Die Tütchen — was auch immer sie enthalten mögen — sind einem Gast aus der
Tasche gefallen. Im Kakadu.“
    So hieß die Bar, in der Hildes
Enkel spielte.
    „Aus der Tasche gefallen?“
    „Ja. Einem Typ, mit dem man
sich besser nicht anlegt. Klaus meint, der gehört vielleicht zur russischen
Mafia. Jedenfalls ertappt man so einen nicht dabei, dass er harte Drogen in der
Tasche hat. Klaus hat die Tütchen deshalb unbemerkt an sich genommen. Auch aus
Neugier. Er weiß ja nicht, was wirklich drin ist.“
    „Vermutlich kein Zucker.“
    „Nein, vermutlich nicht. Klaus
will es jemandem zeigen, der sich damit auskennt. Nur aus Neugier.“
    Hilde spürte, wie ihre
Anschuldigungen gegen Barbara zusammenschmolzen wie Eiswürfel in ‘ner heißen
Pfanne. Aber zornig war die betagte Malerin noch immer.

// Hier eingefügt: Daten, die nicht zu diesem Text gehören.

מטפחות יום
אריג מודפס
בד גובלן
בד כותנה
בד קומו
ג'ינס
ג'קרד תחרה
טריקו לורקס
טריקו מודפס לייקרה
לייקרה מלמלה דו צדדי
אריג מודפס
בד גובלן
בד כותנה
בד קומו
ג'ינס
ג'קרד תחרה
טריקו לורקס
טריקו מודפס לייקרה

    „Bleibt festzuhalten“, sagte
sie, „dass es nicht gut sein kann, wenn mein Enkel in einem Etablissement
arbeitet, wo den Gästen Drogen aus der Tasche fallen.“
    „Drogen sind doch heutzutage in
so vielen Taschen, Frau Nocke. Wenn Sie noch im Schuldienst wären, könnten Sie
ein Lied davon singen. In der Raucherecke des Pausenhofs werden nicht nur
Zigaretten geraucht.“
    „Das fing leider schon zu
meiner Zeit an. Also, jetzt muss ich weitermachen. Wiederhören!“ Sie legte auf.
     
    *
     
    In der Münzrieder Straße 24 a,
der linken Häfte eines Doppelhauses aus dem Jahre 1949, hatte Klaus Nocke das
Fenster geschlossen — während Barbara telefonierte.

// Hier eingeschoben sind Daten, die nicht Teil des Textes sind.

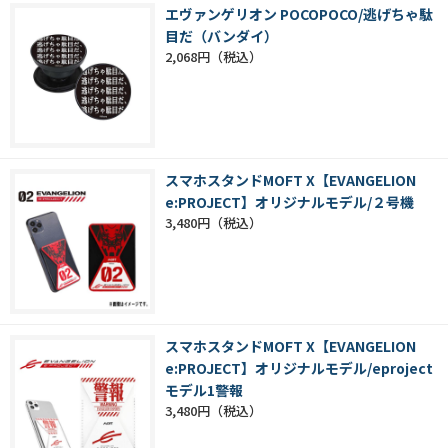
エヴァンゲリオン POCOPOCO/逃げちゃ駄
目だ（バンダイ）
2,068円
スマホスタンドMOFT X【EVANGELION
e:PROJECT】オリジナルモデル/２号機
3,480円
スマホスタンドMOFT X【EVANGELION
e:PROJECT】オリジナルモデル/eproject
モデル1警報
3,480円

    Jetzt legte sie auf. Ein
Lächeln huschte über ihr etwas derbes Gesicht.
    „Ziemlich hartnäckig, deine
Oma. Sie kann mich nicht leiden.“
    „Zum Teufel mit der Alten!“
    „Wie hat sie denn das Geld
entdeckt?“
    „Das wundert mich auch. Sie
stöbert sonst nicht.“
    „Jedenfalls traut sie dir nicht
zu, dass der Koks zum Eigenverbrauch ist.“
    „Für uns beide. Nein, das traut
sie mir nicht zu. Sie würde sich sofort fragen, was sie bei meiner Erziehung
falsch gemacht hat.“
    Barbara lachte auf. „Sie konnte
ja nicht ahnen, dass wir uns begegnen.“
    Sie trat zu Klaus und legte ihm
die Arme um den Hals. Hildes Enkel neigte den Kopf und küsste seine Freundin
auf den nach Shampoo duftenden Mittelscheitel.

6.
Schandfleckaus der Vergangenheit
     
    Die Luft über Kleinhaderstetten
— einem nordöstlichen Stadtrandviertel — roch nach Gewitter. Heißer Wind wehte.
In der Ferne grummelte es. Gaby, Tim und Karl trugen — zum Teil knallbunte —
Regenjacken. Klößchen war nur mit einem ziemlich ausgeleierten Sweatshirt gegen
eventuelle Regengüsse ausgerüstet. Seine neuen Einlegesohlen, die er häufig
erwähnte, boten keinerlei Schutz. Auch der Pullover hatte ihm nur Ärger
bereitet, nämlich seine Mutter vorhin zu der Frage veranlasst, ob er sich nicht
schäme, so rumzulaufen — zumal mit ihr, an einem Samstagvormittag und in der
Innenstadt.
    „Deine Eleganz, Mutti“, hatte
Klößchen erwidert, „bügelt das leicht wieder aus. Außerdem fahren wir ja im
Jaguar vor. Jeder kann sich da denken, dass ich mich in teuersten Gecko-Zwirn
schmeißen könnte, wenn das meine innere Einstellung wäre. Aber ich bin mehr für
praktische Schlichtheit. Und wenn wir zusammen familienmäßig essen gehen — dann
sehe ich ja auch immer aus wie ein echter Fabrikantensohn.“
    Jetzt stoppten TKKG ihre Bikes
vor dem Grundstück Gleiswerk-Straße 11.